# A girl goes to her friend's house, which is at a distance of 12 km. She covers half of the distance at a speed of x km/hr. and the remaining distance at a speed of (x+2)km/hr. If she takes 2 hrs 30 minutes to cover the whole distance, find "x" ?

$4$.

#### Explanation:

This is simple equation problem.

The velocity for half the distance = $x$ km/h.

So, Time taken to cross the first half = $\frac{\frac{12}{2}}{x}$ hours.

The velocity for the other half = $x + 2$ km/h.

So, Time taken to cross the rest = $\frac{\frac{12}{2}}{x + 2}$ hours.

And, $2$ hours and $30$ minutes = $2 \frac{1}{2}$ hours.

So, On with the equation.

$\textcolor{w h i t e}{\times x} \frac{\frac{12}{2}}{x} + \frac{\frac{12}{2}}{x + 2} = 2 \frac{1}{2}$

$\Rightarrow \frac{6}{x} + \frac{6}{x + 2} = \frac{5}{2}$

$\Rightarrow 6 \left(\frac{1}{x} + \frac{1}{x + 2}\right) = \frac{5}{2}$ [Taking the 6 as common part]

$\Rightarrow \frac{\left(x + 2\right) + x}{x \left(x + 2\right)} = \frac{5}{2} \cdot \frac{1}{6}$ [Transposed the 6]

$\Rightarrow \frac{x + 2 + x}{{x}^{2} + 2 x} = \frac{5}{12}$

$\Rightarrow \frac{2 x + 2}{{x}^{2} + 2 x} = \frac{5}{12}$ [Simplified using L.C.M]

$\Rightarrow 24 x + 24 = 5 {x}^{2} + 10 x$ [Cross multiplication]

$\Rightarrow 5 {x}^{2} + 10 x - 24 x - 24 = 0$ [Transposing everything to a side of the equation]

$\Rightarrow 5 {x}^{2} - 14 x - 24 = 0$

Now, Use The Sridhar Acharya's Rule or Quadratic Formula to solve this.

And, Don't forget to check the Discriminant first.

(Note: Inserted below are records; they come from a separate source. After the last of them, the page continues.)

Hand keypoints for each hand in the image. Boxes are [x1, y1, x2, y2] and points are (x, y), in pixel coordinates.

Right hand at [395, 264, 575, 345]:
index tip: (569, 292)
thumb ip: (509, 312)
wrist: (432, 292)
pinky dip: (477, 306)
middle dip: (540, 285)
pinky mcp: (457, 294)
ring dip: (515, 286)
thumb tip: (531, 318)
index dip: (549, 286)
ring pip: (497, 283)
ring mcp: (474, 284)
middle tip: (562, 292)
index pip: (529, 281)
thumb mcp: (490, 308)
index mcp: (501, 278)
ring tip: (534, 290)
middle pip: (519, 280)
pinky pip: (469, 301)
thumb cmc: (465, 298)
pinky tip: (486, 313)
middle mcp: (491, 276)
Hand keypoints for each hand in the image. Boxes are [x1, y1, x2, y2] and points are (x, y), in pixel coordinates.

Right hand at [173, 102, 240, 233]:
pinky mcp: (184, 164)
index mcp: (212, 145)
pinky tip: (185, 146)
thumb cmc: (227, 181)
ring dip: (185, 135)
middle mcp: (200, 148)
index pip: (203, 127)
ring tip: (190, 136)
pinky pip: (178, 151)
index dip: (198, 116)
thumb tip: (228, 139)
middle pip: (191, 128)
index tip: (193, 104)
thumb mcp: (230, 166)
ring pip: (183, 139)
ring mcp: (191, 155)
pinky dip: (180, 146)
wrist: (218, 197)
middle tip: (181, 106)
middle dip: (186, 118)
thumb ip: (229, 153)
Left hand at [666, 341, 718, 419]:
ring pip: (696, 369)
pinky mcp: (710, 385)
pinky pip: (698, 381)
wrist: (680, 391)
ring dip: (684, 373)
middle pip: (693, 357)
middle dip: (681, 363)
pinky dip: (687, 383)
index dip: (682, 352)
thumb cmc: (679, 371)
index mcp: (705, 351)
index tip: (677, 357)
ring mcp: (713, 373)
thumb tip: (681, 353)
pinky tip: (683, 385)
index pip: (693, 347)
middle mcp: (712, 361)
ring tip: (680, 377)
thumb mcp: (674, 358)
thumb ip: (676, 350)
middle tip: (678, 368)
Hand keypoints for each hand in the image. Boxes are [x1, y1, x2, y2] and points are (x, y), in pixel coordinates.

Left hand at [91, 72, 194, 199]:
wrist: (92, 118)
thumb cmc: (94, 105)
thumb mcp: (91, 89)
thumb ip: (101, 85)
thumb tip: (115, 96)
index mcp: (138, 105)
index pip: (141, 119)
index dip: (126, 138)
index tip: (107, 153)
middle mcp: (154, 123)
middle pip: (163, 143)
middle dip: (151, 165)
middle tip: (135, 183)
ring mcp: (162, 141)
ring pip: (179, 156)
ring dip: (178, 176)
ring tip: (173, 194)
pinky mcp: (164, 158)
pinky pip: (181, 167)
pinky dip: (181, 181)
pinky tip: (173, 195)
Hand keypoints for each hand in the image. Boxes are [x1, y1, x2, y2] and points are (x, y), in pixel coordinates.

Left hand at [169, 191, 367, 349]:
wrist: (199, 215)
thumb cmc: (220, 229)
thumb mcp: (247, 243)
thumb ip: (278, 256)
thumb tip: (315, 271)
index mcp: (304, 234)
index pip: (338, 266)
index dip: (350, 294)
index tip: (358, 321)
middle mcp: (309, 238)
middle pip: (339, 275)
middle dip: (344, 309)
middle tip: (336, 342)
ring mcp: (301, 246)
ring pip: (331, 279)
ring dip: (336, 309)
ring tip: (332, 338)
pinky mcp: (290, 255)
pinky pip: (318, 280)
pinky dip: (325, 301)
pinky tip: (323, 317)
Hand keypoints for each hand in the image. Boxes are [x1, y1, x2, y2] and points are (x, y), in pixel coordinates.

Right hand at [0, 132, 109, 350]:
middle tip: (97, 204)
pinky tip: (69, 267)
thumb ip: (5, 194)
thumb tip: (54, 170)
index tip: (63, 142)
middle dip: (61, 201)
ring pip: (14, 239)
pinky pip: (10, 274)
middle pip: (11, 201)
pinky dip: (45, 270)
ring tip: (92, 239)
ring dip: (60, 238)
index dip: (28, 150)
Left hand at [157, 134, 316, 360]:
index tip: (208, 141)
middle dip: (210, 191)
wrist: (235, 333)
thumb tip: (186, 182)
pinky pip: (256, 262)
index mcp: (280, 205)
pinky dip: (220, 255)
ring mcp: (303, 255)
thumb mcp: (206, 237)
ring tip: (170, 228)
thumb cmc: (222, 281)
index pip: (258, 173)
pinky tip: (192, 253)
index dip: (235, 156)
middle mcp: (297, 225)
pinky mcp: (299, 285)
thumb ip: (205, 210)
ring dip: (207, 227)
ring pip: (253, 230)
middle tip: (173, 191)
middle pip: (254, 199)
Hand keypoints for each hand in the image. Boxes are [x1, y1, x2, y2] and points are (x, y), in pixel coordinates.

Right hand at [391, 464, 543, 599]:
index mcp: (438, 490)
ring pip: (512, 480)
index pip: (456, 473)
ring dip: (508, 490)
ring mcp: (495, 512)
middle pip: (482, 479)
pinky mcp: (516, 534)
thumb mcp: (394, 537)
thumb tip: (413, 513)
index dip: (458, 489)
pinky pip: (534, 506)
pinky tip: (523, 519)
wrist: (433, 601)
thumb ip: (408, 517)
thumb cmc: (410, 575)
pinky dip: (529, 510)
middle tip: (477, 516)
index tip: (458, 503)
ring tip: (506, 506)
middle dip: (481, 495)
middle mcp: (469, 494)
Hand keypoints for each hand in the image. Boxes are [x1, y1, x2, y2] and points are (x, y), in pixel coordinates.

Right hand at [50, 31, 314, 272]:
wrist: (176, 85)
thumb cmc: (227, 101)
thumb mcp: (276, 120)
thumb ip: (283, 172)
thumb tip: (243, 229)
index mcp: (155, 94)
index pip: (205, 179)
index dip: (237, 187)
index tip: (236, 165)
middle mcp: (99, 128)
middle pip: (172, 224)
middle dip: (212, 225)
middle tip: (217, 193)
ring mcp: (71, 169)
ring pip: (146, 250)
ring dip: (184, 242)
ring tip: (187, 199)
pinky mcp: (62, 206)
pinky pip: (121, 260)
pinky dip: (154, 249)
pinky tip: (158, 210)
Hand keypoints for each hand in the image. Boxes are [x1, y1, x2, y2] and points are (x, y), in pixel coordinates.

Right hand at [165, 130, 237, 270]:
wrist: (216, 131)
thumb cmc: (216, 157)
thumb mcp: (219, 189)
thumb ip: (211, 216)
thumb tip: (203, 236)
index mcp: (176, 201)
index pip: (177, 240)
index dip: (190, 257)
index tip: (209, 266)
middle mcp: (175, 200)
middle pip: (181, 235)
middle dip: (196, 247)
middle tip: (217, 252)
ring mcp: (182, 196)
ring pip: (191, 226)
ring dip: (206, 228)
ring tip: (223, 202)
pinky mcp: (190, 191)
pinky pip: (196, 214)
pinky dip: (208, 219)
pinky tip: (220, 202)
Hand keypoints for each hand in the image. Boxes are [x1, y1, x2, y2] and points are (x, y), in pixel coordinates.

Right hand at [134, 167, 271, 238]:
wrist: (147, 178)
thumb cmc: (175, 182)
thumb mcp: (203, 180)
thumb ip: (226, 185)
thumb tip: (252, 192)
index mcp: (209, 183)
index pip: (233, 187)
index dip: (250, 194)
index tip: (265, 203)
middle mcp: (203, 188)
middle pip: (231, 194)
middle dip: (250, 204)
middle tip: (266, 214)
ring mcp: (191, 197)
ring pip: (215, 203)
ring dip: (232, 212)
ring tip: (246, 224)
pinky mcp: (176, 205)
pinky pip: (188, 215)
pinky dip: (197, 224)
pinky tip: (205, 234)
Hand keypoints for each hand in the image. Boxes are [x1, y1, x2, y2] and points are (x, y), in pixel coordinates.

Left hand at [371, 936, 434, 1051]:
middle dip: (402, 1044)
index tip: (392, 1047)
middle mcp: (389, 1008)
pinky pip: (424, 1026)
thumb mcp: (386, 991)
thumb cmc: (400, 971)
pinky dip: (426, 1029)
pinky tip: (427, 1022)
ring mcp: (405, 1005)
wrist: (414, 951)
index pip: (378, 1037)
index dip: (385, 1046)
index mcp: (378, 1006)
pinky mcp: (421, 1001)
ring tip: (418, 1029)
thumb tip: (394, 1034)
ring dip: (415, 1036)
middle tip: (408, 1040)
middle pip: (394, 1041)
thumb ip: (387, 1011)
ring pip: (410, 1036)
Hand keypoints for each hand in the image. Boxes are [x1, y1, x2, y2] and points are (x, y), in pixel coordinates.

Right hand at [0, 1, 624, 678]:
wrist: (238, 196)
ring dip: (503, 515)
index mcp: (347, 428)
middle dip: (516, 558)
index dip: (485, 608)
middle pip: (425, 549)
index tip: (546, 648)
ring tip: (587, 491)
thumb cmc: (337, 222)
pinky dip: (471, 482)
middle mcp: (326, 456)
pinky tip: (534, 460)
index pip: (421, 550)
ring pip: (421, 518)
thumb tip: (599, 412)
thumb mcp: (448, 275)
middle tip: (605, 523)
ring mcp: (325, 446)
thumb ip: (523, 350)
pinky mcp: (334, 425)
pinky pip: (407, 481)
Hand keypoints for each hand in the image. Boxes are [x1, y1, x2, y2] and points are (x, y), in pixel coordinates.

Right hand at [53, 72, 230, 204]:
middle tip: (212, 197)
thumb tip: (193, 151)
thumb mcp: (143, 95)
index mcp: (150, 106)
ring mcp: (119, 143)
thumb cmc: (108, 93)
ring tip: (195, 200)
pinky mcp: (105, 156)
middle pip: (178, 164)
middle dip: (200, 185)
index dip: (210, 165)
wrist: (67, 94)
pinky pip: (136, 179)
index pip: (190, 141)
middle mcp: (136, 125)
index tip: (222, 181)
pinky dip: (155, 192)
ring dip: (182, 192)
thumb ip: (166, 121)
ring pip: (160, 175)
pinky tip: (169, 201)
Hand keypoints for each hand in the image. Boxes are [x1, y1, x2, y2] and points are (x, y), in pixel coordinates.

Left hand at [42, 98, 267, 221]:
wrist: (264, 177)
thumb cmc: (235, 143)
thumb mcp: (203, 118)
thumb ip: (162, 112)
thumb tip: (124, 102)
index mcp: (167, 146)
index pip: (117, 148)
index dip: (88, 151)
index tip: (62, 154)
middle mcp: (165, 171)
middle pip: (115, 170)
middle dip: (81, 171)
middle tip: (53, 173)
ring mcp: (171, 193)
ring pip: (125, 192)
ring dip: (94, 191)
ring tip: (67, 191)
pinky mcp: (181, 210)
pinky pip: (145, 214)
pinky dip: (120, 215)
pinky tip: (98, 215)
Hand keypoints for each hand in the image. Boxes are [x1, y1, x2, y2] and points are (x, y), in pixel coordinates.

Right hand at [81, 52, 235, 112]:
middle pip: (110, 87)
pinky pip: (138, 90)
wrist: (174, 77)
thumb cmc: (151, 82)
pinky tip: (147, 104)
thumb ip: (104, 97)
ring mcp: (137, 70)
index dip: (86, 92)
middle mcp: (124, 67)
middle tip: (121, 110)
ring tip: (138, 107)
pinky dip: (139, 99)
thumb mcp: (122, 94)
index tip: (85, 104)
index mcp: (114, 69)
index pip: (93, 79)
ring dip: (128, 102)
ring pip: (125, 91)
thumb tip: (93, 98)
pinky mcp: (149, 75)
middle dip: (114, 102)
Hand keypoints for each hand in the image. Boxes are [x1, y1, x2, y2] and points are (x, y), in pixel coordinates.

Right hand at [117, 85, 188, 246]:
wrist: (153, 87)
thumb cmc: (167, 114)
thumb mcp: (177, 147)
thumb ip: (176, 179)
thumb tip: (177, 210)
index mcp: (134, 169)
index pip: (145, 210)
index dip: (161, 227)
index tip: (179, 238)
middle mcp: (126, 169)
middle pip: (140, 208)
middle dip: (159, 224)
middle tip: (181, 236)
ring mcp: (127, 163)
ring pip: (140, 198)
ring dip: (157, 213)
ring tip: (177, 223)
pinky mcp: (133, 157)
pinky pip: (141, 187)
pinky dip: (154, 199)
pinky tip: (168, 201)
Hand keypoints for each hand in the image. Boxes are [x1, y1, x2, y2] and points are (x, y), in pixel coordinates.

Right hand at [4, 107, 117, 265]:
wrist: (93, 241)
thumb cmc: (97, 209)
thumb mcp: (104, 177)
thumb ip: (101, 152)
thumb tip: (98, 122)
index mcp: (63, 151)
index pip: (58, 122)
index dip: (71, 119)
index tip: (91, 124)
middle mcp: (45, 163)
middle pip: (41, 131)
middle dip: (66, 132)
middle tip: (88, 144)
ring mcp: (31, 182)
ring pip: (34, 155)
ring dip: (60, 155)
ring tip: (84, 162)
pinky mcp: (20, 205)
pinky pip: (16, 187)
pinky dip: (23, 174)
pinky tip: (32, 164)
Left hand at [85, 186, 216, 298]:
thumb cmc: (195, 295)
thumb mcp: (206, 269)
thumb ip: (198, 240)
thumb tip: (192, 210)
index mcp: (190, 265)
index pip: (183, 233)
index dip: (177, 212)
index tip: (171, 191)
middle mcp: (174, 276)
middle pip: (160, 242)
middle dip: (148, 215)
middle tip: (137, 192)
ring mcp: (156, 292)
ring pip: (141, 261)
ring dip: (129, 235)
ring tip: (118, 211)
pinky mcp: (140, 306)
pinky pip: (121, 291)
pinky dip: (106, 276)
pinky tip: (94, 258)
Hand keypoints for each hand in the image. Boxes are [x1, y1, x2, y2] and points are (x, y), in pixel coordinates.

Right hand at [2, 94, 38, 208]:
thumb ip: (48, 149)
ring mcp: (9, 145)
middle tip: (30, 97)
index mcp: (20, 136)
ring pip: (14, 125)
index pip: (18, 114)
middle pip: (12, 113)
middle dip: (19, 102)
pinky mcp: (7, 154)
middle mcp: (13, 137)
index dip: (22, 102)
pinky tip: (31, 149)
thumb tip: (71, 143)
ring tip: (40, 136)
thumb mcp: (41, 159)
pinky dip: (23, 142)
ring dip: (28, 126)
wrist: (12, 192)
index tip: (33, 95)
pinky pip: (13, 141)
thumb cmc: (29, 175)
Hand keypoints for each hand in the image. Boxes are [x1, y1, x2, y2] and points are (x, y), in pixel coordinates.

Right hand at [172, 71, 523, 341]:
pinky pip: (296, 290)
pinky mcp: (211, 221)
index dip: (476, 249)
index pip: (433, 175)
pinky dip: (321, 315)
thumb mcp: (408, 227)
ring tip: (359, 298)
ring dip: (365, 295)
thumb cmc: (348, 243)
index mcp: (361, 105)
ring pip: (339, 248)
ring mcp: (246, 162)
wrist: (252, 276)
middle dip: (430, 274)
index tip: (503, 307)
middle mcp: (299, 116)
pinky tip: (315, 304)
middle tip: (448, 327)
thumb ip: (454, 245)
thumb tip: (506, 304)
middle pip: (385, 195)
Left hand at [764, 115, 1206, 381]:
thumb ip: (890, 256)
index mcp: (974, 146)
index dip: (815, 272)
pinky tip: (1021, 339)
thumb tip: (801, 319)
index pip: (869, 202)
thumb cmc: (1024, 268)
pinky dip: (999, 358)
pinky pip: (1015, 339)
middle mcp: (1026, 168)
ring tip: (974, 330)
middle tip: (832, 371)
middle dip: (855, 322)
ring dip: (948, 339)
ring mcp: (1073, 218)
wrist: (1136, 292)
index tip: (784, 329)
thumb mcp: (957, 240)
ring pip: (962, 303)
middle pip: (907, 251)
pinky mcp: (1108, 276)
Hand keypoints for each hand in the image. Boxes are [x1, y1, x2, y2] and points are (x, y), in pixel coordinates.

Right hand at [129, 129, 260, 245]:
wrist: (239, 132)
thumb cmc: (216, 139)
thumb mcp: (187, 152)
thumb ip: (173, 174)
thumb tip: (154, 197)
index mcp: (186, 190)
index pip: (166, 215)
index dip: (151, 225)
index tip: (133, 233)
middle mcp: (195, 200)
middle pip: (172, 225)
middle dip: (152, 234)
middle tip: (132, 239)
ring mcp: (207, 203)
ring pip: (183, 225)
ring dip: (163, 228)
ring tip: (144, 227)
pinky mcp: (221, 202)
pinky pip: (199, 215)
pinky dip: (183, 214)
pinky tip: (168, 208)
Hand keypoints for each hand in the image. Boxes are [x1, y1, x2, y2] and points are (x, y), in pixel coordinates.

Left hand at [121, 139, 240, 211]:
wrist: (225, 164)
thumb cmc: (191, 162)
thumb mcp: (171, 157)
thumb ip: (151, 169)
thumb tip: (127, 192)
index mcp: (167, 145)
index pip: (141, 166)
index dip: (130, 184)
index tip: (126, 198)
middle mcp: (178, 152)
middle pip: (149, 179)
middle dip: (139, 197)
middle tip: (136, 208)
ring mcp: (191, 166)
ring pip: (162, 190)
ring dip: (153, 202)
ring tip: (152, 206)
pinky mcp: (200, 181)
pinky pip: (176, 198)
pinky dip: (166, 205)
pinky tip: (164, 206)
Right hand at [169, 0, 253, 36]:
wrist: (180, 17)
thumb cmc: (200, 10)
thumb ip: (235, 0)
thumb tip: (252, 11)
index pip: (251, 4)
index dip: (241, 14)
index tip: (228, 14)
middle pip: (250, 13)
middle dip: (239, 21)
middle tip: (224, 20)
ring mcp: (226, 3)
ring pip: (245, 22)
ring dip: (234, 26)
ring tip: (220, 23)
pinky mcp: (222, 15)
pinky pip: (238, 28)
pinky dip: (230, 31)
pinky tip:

$D = {b}^{2} - 4 a c = {\left(- 14\right)}^{2} - 4 \cdot 5 \cdot \left(- 24\right) = 196 + 480 = 676 > 0$

So, Definitely There are two real solutions for $x$ and both are distinct.

Now first solution for $x$ = $\frac{- b + \sqrt{D}}{2 a} = \frac{- \left(- 14\right) + \sqrt{676}}{2 \cdot 5}$

$\textcolor{w h i t e}{\times \times \times \times \times \times \times} = \frac{14 + 26}{10} = \frac{40}{10} = 4$

Now, The second solution for $x$

= $\frac{- b - \sqrt{D}}{2 a} = \frac{- \left(- 14\right) - \sqrt{676}}{2 \cdot 5}$

$\textcolor{w h i t e}{\times \times \times \times \times \times \times} = \frac{14 - 26}{10} = - \frac{12}{10} = - 1.2$

So, $x = 4 , - 1.2$.

But speed can't be negative in any circumstances as distance travelled can't be negative.

So, $x = 4$ is the legitimate value.